The fact is I am just as bad as the rest of you. They say ‘what the teacher teaches, the teacher needs most of all’. I put things off, in the too hard basket, say I will do it later - I don’t have time right now! I close the door on my writing instead of leaving it open, just a crack, just a smidgin, even for writing in small ways - jotting, making lists, word collecting, grabbing ideas when they turn up unannounced. You have to be at the ready to catch them. You have to have notebooks planted everywhere, a tiny one for wallet or purse, not so tiny for the car and gym bag, medium size for the magazine rack in the toilet and the special one with a pretty cover for beside your bed.

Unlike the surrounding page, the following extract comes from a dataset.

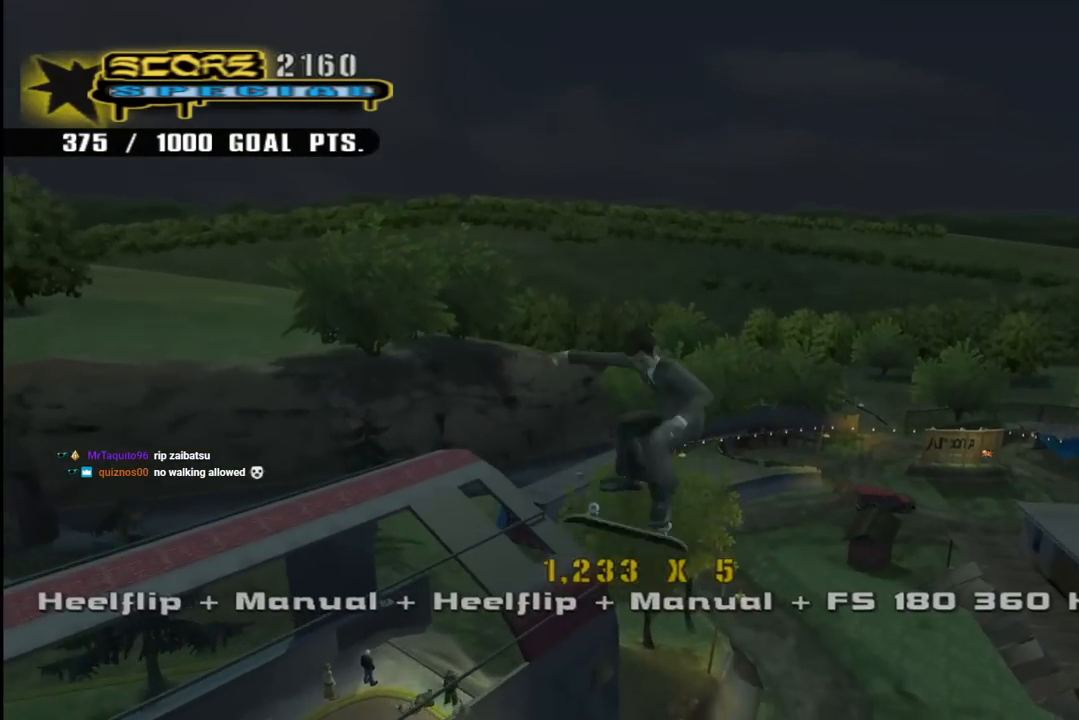
{"buttons": ["CROSS"], "left_stick": "center", "right_stick": "center", "events": [[83, "SQUARE", "down"], [267, "SQUARE", "up"], [283, "DPAD_LEFT", "up"], [383, "CROSS", "down"]]}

You have to say ‘I am a writer’ even if you don’t think you are. You have to make a commitment. We do it for love, for marriage, for work, for a football team, for a guy or gal we know deep down will probably leave us sooner than later.


Better to  ‘marry creativity’ I tell my students every year, and when creativity starts to lag, find a way to stimulate it into action again. Take a trip. Go alone, or with a writing friend - make the arrangements, take care of all the details: visas, plane tickets, hotel bookings - turn fantasy into reality. If you can do it for travel why can’t you do it for writing?